ABEL PRIETO / JAIME GÓMEZ TRIANA
La Casa de las Américas estuvo en el centro del huracán desatado en torno a la detención, el 20 de marzo de 1971, del poeta Heberto Padilla y a su «autocrítica», realizada tras ser excarcelado el 27 de abril, en la sede de la Uneac, ante un auditorio de escritores miembros de la organización. En aquel año, se publicaron en sucesivos números de la revista de la institución múltiples artículos, declaraciones, respuestas y contrarrespuestas sobre el «caso». Una extensa versión de la «autocrítica» apareció como suplemento en el número 65-66, correspondiente al cuatrimestre marzo-junio.
Desde inicios del mes de abril habían comenzado a circular dos cartas públicas dirigidas a Fidel por intelectuales latinoamericanos y europeos considerados de izquierda, que habían sido hasta entonces admiradores de Cuba y de su socialismo. Una se publicó en el periódico Excélsior de México y solo la firmaron escritores vinculados al PEN Club de ese país. La otra, gestada en París, conocida como «primera carta», apareció en Le Monde, apenas una semana después, suscrita por intelectuales de varios países, muchos de ellos ampliamente reconocidos.
La gran prensa al servicio del Imperio y de la reacción no disimuló su júbilo. Dedicó innumerables titulares a realzar la ruptura con la Revolución Cubana de sus antiguos amigos y el hecho tan estimulante de que, por fin, la islita rebelde del Caribe mostrara un costado abusivo y despótico. Es sintomático que, en el caso de la carta de México, tres de sus firmantes –Fernando Benítez, Marco Antonio Montes de Oca y José Emilio Pacheco, dirigentes del PEN Club de México– tuvieran que dirigirse al director del Excélsior para hacer pública la siguiente aclaración:
La carta del PEN Club al Primer Ministro de Cuba en que se pide la libertad del poeta Heberto Padilla, que usted nos hizo el favor de publicar gratuitamente, como noticia, en su edición del viernes 2 de abril, aparece hoy en varios periódicos como ostentosa inserción pagada sin la anuencia de los firmantes.
Nos apresuramos a aclarar que no tenemos nada que ver con esta manipulación de nuestra carta y nos preguntamos –sabiendo la respuesta– por qué las personas que abusaron del nombre del PEN Club no han procurado darles la misma difusión a nuestros documentos en defensa de José Revueltas y los demás procesados de 1968.[i]

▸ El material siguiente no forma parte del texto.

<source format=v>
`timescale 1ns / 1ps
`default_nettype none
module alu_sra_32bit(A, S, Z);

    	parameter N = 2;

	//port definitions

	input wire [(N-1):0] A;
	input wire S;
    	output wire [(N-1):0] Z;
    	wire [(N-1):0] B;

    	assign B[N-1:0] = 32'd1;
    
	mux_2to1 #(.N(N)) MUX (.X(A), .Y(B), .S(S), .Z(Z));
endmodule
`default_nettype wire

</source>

Alejo Carpentier, quien fungía por entonces como Consejero Cultural de la Embajada de Cuba en Francia, vivió el clima de aquellos días en que se buscaban en París adhesiones para la «primera carta». Fue él quien envió a la Casa de las Américas una copia de la original. En la nota que la acompaña, dirigida a Roberto Fernández Retamar y fechada el 30 de marzo, el autor de El siglo de las luces describe el estilo superficial y apresurado que caracterizó la convocatoria a suscribirla: «Te mando copia del texto de la carta, pero quiero decirte que la mayoría de los firmantes [las firmas] que la endosan, han sido sacadas por teléfono, a personas que no estaban al tanto del asunto».[ii] Alejo explica en particular el rechazo categórico de la escritora y editora lituana Ugné Karvelis a que su firma fuera considerada.

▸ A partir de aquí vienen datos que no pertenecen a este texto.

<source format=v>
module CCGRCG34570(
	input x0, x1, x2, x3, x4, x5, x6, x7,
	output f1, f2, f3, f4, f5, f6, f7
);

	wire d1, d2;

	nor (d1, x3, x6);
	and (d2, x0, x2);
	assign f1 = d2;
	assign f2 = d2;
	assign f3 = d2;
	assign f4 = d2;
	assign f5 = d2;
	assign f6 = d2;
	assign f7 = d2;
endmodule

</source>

Días después se completaría una fábula maligna que le dio la vuelta al mundo muchas veces y en muy pocas horas: el poeta cubano Heberto Padilla, prisionero a causa de su conducta y literatura heterodoxas, había sido torturado para forzarlo a redactar una «autocrítica» abominable:
Yo he difamado, he injuriado constantemente la Revolución, con cubanos y con extranjeros. Yo he llegado sumamente lejos en mis errores y en mis actividades contrarrevolucionarias […] Porque yo he querido identificar determinada situación cubana con determinada situación internacional de determinadas etapas del socialismo que han sido superadas en esos países socialistas, tratando de identificar situaciones históricas con esta situación histórica que nada tiene que ver con aquellas.[iii]
Una amplia versión de su intervención la noche del martes 27 de abril en la Uneac sería difundida por Prensa Latina en un intento, sin duda infeliz, de dejar saldado el asunto con las autoinculpaciones de Padilla.[iv]
En realidad, en una actuación minuciosamente preparada, Padilla había representado una parodia caricaturesca de los procesos de Moscú de los años 30, que contenían, como ingrediente esencial, la confesión de las culpas del acusado y la denuncia de otros «traidores».